Mr. Biden and other pharmaceutical critics have mistakenly focused on increases in the list prices set by companies. But the actual prices consumers pay, after various discounts and rebates, are considerably lower than list prices, and changes in the two measures differ substantially. Insulin, with large increases in list prices over the past few decades, has become the poster child for unreasonable price increases. Yet net prices have increased much more slowly or not at all.

The best measure is the consumer-price index for prescription drugs, or CPI-Rx, which measures price changes in a large basket of drugs over time, accounting for discounts and most rebates. Another strength of the CPI-Rx is that it accounts for price declines that occur when consumers substitute cheaper generic versions for brand-name drugs. Too often, Mr. Biden and others focus on a few high-priced drugs and fail to consider the entire market.

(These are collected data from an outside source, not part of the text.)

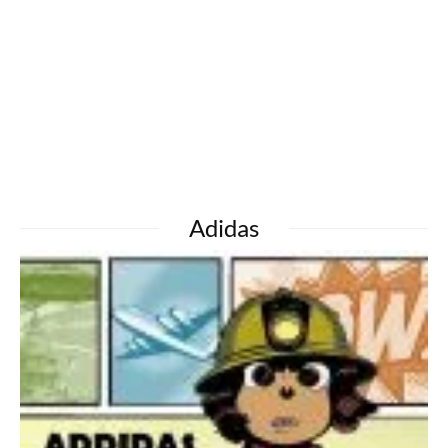
Adidas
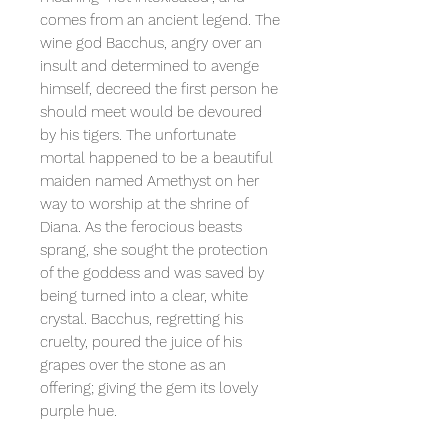
comes from an ancient legend. The
wine god Bacchus, angry over an
insult and determined to avenge
himself, decreed the first person he
should meet would be devoured
by his tigers. The unfortunate
mortal happened to be a beautiful
maiden named Amethyst on her
way to worship at the shrine of
Diana. As the ferocious beasts
sprang, she sought the protection
of the goddess and was saved by
being turned into a clear, white
crystal. Bacchus, regretting his
cruelty, poured the juice of his
grapes over the stone as an
offering; giving the gem its lovely
purple hue.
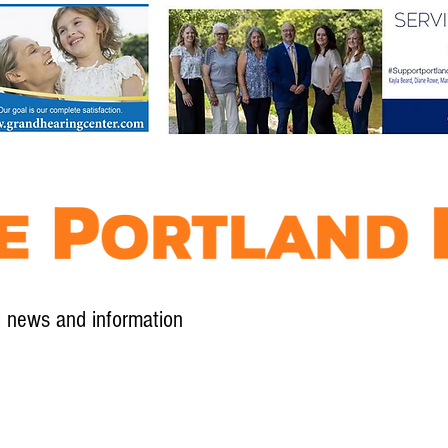
l news and information
Contact
Advertise
Contribute
Subscribe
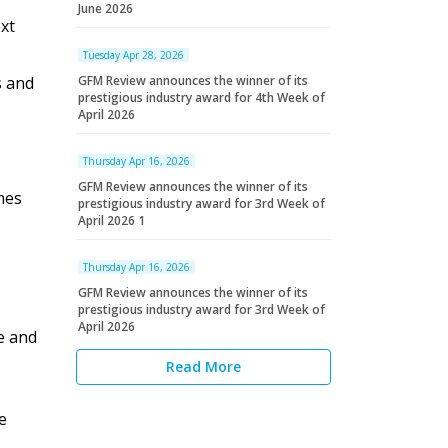
June 2026
xt
Tuesday Apr 28, 2026
s and
GFM Review announces the winner of its
prestigious industry award for 4th Week of
April 2026
Thursday Apr 16, 2026
GFM Review announces the winner of its
mes
prestigious industry award for 3rd Week of
April 2026 1
Thursday Apr 16, 2026
GFM Review announces the winner of its
prestigious industry award for 3rd Week of
April 2026
e and
Read More
e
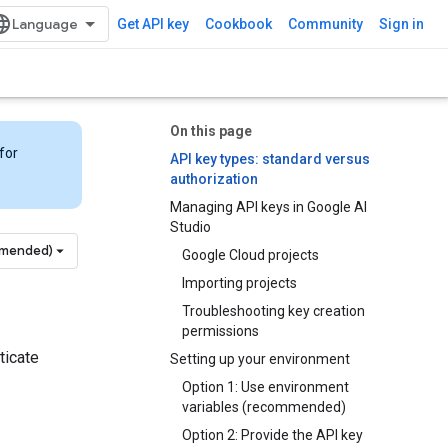
Get API key
Cookbook
Community
Sign in
On this page
for
API key types: standard versus
authorization
Managing API keys in Google AI
Studio
mmended)
Google Cloud projects
Importing projects
Troubleshooting key creation
permissions
ticate
Setting up your environment
Option 1: Use environment
variables (recommended)
Option 2: Provide the API key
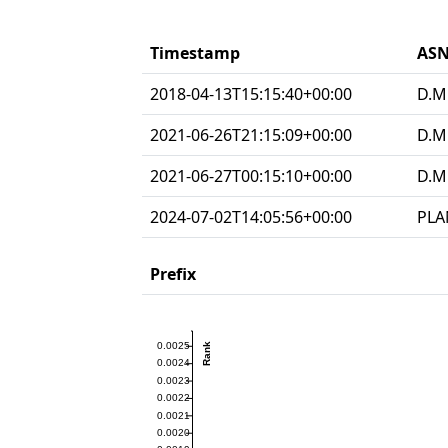
Timestamp
ASN
2018-04-13T15:15:40+00:00
D.M
2021-06-26T21:15:09+00:00
D.M
2021-06-27T00:15:10+00:00
D.M
2024-07-02T14:05:56+00:00
PLA
Prefix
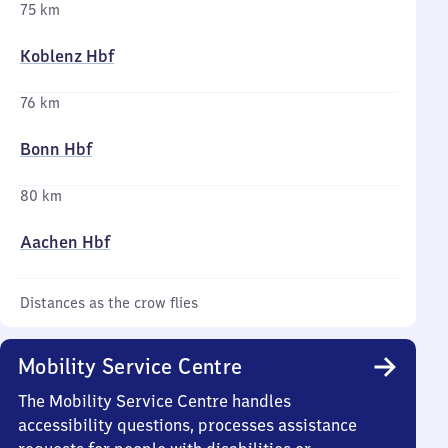
75 km
Koblenz Hbf
76 km
Bonn Hbf
80 km
Aachen Hbf
Distances as the crow flies
Mobility Service Centre
The Mobility Service Centre handles
accessibility questions, processes assistance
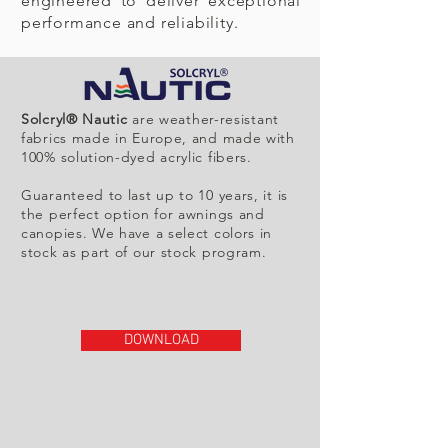
engineered to deliver exceptional
performance and reliability.
Solcryl® Nautic
are weather-resistant
fabrics made in Europe, and made with
100% solution-dyed acrylic fibers.
Guaranteed to last up to 10 years, it is
the perfect option for awnings and
canopies. We have a select colors in
stock as part of our stock program.
DOWNLOAD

Prices for brand-name prescription drugs are higher in the U.S. than in other countries. But U.S. regulatory, legal and incentive structures encourage aggressive price competition and switching from branded drugs to generics. As a result, Americans use more generics (accounting for 9 out of 10 prescriptions) and pay less for them (16% lower on average) than in other developed countries. Nearly all European countries impose price controls on generics, which results in delayed market entry and availability, less competition and higher prices.

CPI-Rx has been negative for much of the past three years. The decline stems largely from increased drug approvals by the Food and Drug Administration since 2017. When new brand-name drugs enter the market, they compete with other drugs that treat the same condition. When generic versions are approved, prices fall rapidly as patients switch, especially as multiple generic versions enter the market.